Aktive Beteiligung ist etwas, was der
Trainer im Seminar selbst steuern kann. Und wie immer kommt es auf
die gute Vorbereitung an. Beides habe ich in diesem Buch immer
wieder betont. Damit ist insgesamt gemeint, dass Sie als Trainer
eine vertrauensvolle Lernatmosphäre schaffen, flexibel auf die
Bedürfnisse der Teilnehmer eingehen können und sich mit Ihrem
Unterricht an alle Lerntypen wenden.
Aktive
Beteiligung von Anfang an
Eine vertrauensvolle Lernatmosphäre
entsteht vom ersten Augenblick an – wenn der erste Teilnehmer
morgens den Raum betritt. Begrüßen Sie die Ankommenden, stellen Sie
sich vor, erfahren Sie etwas über die Motivation oder fragen Sie
nach anderen Informationen. Stellen Sie sich den Teilnehmern, so
weit es geht, persönlich vor. Laden Sie zu einer Tasse Kaffee ein.

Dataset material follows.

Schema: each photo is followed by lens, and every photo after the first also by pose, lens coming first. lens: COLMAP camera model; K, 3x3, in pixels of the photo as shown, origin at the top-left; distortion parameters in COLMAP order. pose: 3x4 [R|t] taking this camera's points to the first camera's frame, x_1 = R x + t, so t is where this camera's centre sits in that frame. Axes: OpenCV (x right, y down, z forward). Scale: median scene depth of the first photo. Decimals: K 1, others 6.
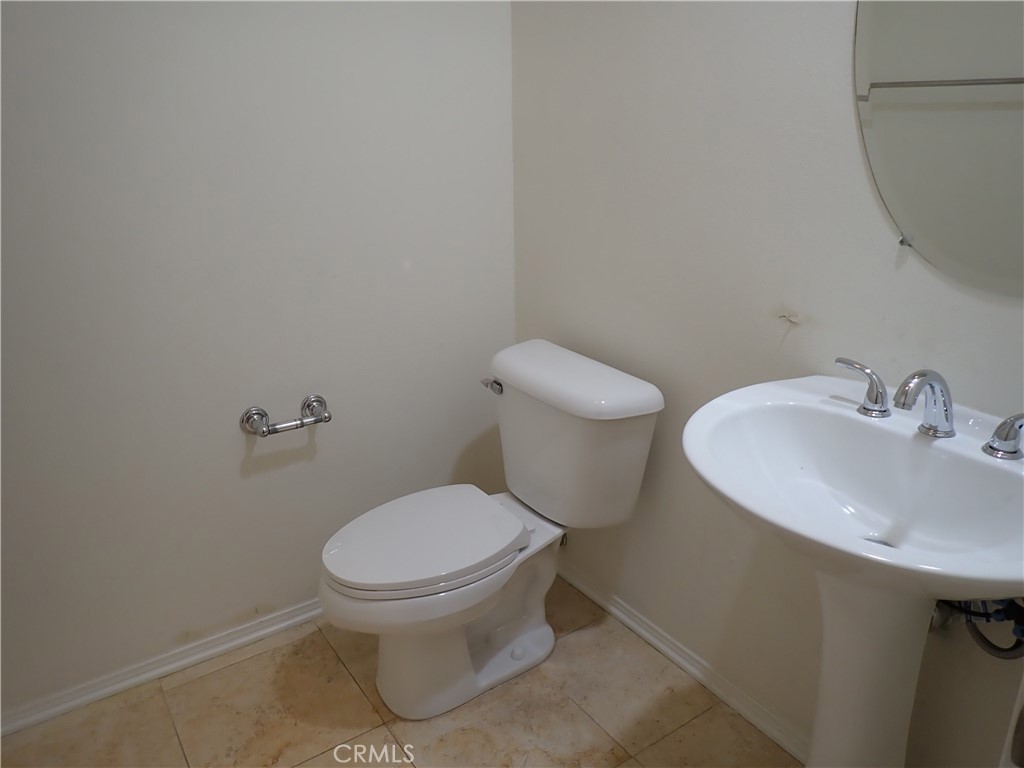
lens RADIAL K [[762.8, 0, 510.3], [0, 762.8, 378.8], [0, 0, 1]] dist [-0.003516, 0.002803]
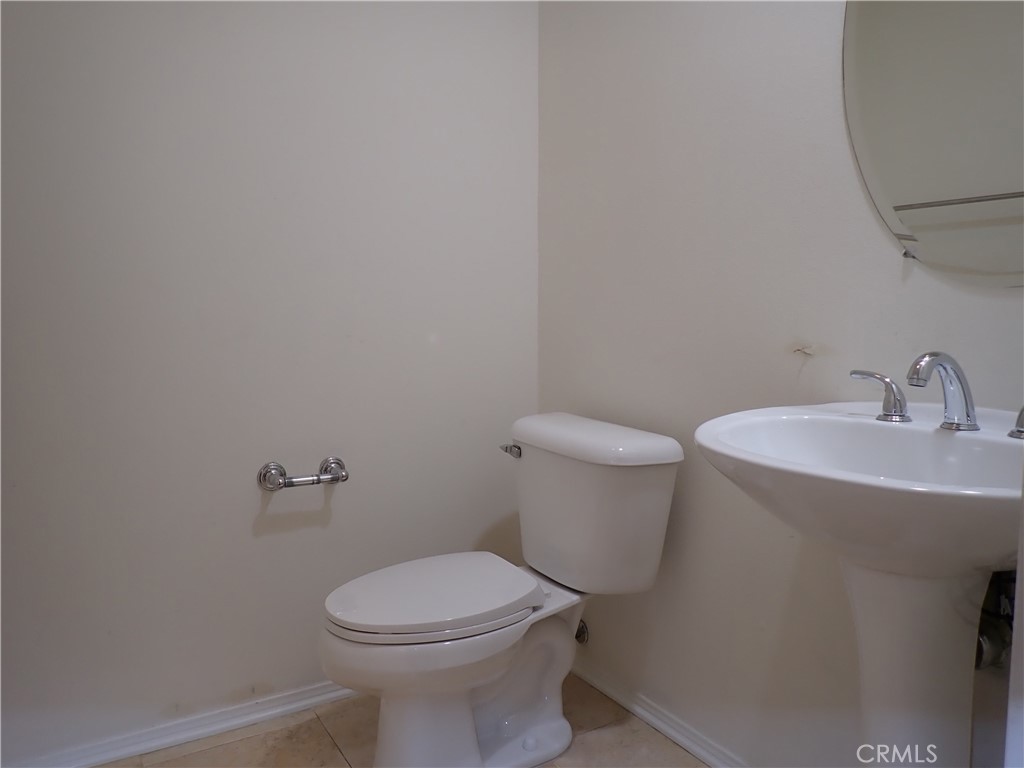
lens RADIAL K [[762.8, 0, 510.6], [0, 762.8, 377.7], [0, 0, 1]] dist [-0.003516, 0.002803]
pose [[0.998348, 0.017804, -0.054628, 0.028781], [-0.030679, 0.969079, -0.244835, 0.163908], [0.048580, 0.246107, 0.968024, 0.016047]]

Mit diesen kleinen Gesten setzen Sie Zeichen für ein gutes
Miteinander in den kommenden Stunden oder Tagen. Sie zeigen sich
als offene und zugängliche Person, kurz: als Mensch!
Wenn die Sitzung angefangen hat, sorgen
Sie dafür, dass die Teilnehmer nicht auf ihren Stühlen kleben,
sondern aufstehen, sich bewegen und etwas zu tun haben. Der
Eisbrecher sollte mindestens dem Zweck dienen, dass sich die
Teilnehmer mit Namen kennen lernen. Um organisatorische Dinge
sollten Sie sich später kümmern.
Machen Sie den Teilnehmer deutlich, dass
Sie sich für ihre aktiven Beiträge interessieren und dass der
persönliche Seminarerfolg insgesamt auch davon abhängt, wie aktiv
sich die Teilnehmer verhalten. Jeder sollte die Gelegenheit haben,
seine Erwartungen und Bedürfnisse zu formulieren. Damit haben Sie
die Grundlagen für einen guten Start gelegt.
Karten
für die Schüchternen
Karteikarten können für manche
Seminarteilnehmer, die sonst unterzugehen drohen, der Rettungsring
sein. Denn manche Menschen brauchen Zeit, bevor sie sich äußern,
während andere ihre Gedanken sehr schnell formulieren und
antworten. Und viele sprechen überhaupt nicht gerne vor einer
größeren Gruppe. Die meisten lassen sich jedoch aus der Reserve
locken, wenn man ihnen etwas Zeit lässt, sich darauf einzustellen
und etwas vorzubereiten. Leider hat ein Drittel aller Teilnehmer
die Antwort oft bereits auf den Lippen, kaum dass Sie die Frage
gestellt haben. Wenn Sie wollen, dass sich jeder unbeeinflusst
Gedanken machen kann, sind Karteikarten eine gute Alternative. Wenn
jeder seine Antwort auf die Karte geschrieben hat, rufen Sie
diejenigen auf, die normalerweise nicht als Erste sprechen würden.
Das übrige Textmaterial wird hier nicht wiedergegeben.